Recent photograph

Recent photograph

Inspired by his dear friend Sylvia’s adventures of last week, Jean-Paul Sartre sets out to answer a simple question: is alcoholism a humanism?

There is no exit. The Gaze, the eternal struggle of seeing oneself as an object in the world of others’ consciousness, is upon me. Or perhaps people are just staring because I wear a turtleneck. Humanité.

My friend Chad, a brother of this fraternity, spots me as he passes by.

“Hey man, glad you could come out. I’m gonna grab a drink, do you want anything?”

Oui. A cabernet sauvignon or even pinot noir would do.”

“Uh…yeah, I’ll get you a Natty.”

He disappears into the writhing mass of bodies. Young women are flexing their behinds furiously. Perhaps they are convulsing from the revelation that God is absence. God is the solitude of man. Or they are in their death throes, consumed in happy agony by the futility of Existence. We are all slaves to the mort inévitable.

There is a young woman across the room laughing, with her blood-red mouth wide like the void. I will woo her. I approach her.

“Even if absolute beauty – the absolute union of being and consciousness – cannot be apprehended, the irréel, the unreal, is beautiful,” I say, leaning against the wall with a mournful expression. I am always frowning, so I only need to look a little gloomier than usual. I look into the distance. If only I had a cigarette from which to take a drag.

“…Is that supposed to be a pick-up line?”

All human actions are equivalent and all are, on principle, doomed to failure.

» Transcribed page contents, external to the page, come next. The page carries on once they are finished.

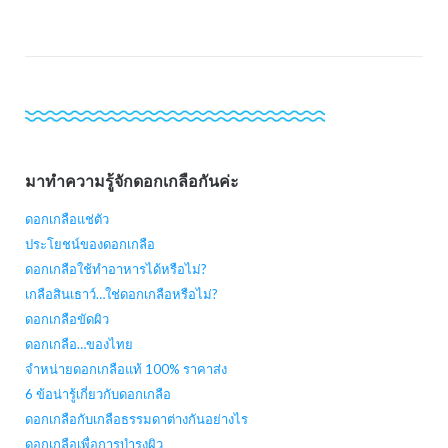
มาทำความรู้จักดอกเกลือกันค่ะ
ดอกเกลือแช่ตัว
ประโยชน์ของดอกเกลือ
ดอกเกลือใช้ทำอาหารได้หรือไม่?
เกลือสินเธาว์…ใช่ดอกเกลือหรือไม่?
ดอกเกลือขัดผิว
ดอกเกลือ…ของไทย
จำหน่ายดอกเกลือแท้ 100% ราคาส่ง
6 ข้อน่ารู้เกี่ยวกับดอกเกลือ
ดอกเกลือกับเกลือธรรมดาต่างกันอย่างไร
ดอกเกลือเพื่อการบำรุงผิว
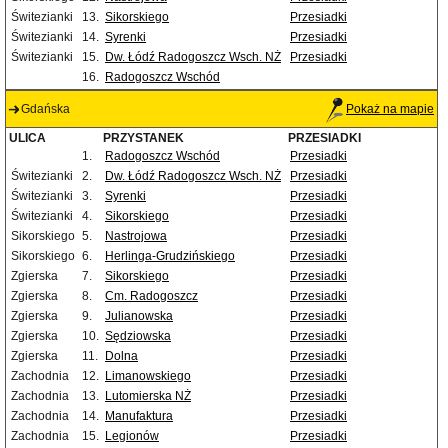
Świtezianki
13.
Sikorskiego
Przesiadki
Świtezianki
14.
Syrenki
Przesiadki
Świtezianki
15.
Dw. Łódź Radogoszcz Wsch. NŻ
Przesiadki
16.
Radogoszcz Wschód
Gdańska
Pokaż na mapie
ULICA
PRZYSTANEK
PRZESIADKI
1.
Radogoszcz Wschód
Przesiadki
Świtezianki
2.
Dw. Łódź Radogoszcz Wsch. NŻ
Przesiadki
Świtezianki
3.
Syrenki
Przesiadki
Świtezianki
4.
Sikorskiego
Przesiadki
Sikorskiego
5.
Nastrojowa
Przesiadki
Sikorskiego
6.
Herlinga-Grudzińskiego
Przesiadki
Zgierska
7.
Sikorskiego
Przesiadki
Zgierska
8.
Cm. Radogoszcz
Przesiadki
Zgierska
9.
Julianowska
Przesiadki
Zgierska
10.
Sędziowska
Przesiadki
Zgierska
11.
Dolna
Przesiadki
Zachodnia
12.
Limanowskiego
Przesiadki
Zachodnia
13.
Lutomierska NŻ
Przesiadki
Zachodnia
14.
Manufaktura
Przesiadki
Zachodnia
15.
Legionów
Przesiadki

“Woo!!!” Another young woman shrieks into my ear as she careens into the crowd.

Woo. How bourgeois.

Hell is other people.

“I actually just broke up with my boyfriend, so I kind of just want to do my own thing,” the original young woman, my torturous nymph, says. “Hope that’s okay.”

“Love is nothing else than a craze to possess. All which one abandons, all which one gives, one enjoys in a higher manner through the fact that one gives it away. To give is to enjoy possessively the object which one gives. To love is to lie,” I say reassuringly.

She begins to cry. I flee.

Chad finds me. “How’s it going, dude?”

“Every existing thing is born without reason, prolongs itself out of weakness, and dies by chance.”

“Jesus, do you talk to your mom like that? Here, try this.” He hands me a pot brownie. Chad is indeed my frère. Perhaps not all Man is anguish, for I have not even seen Camus, the nauseating jock, here. Ah, Jean-Paul, maybe you should not stress so much. Life begins on the other side of despair.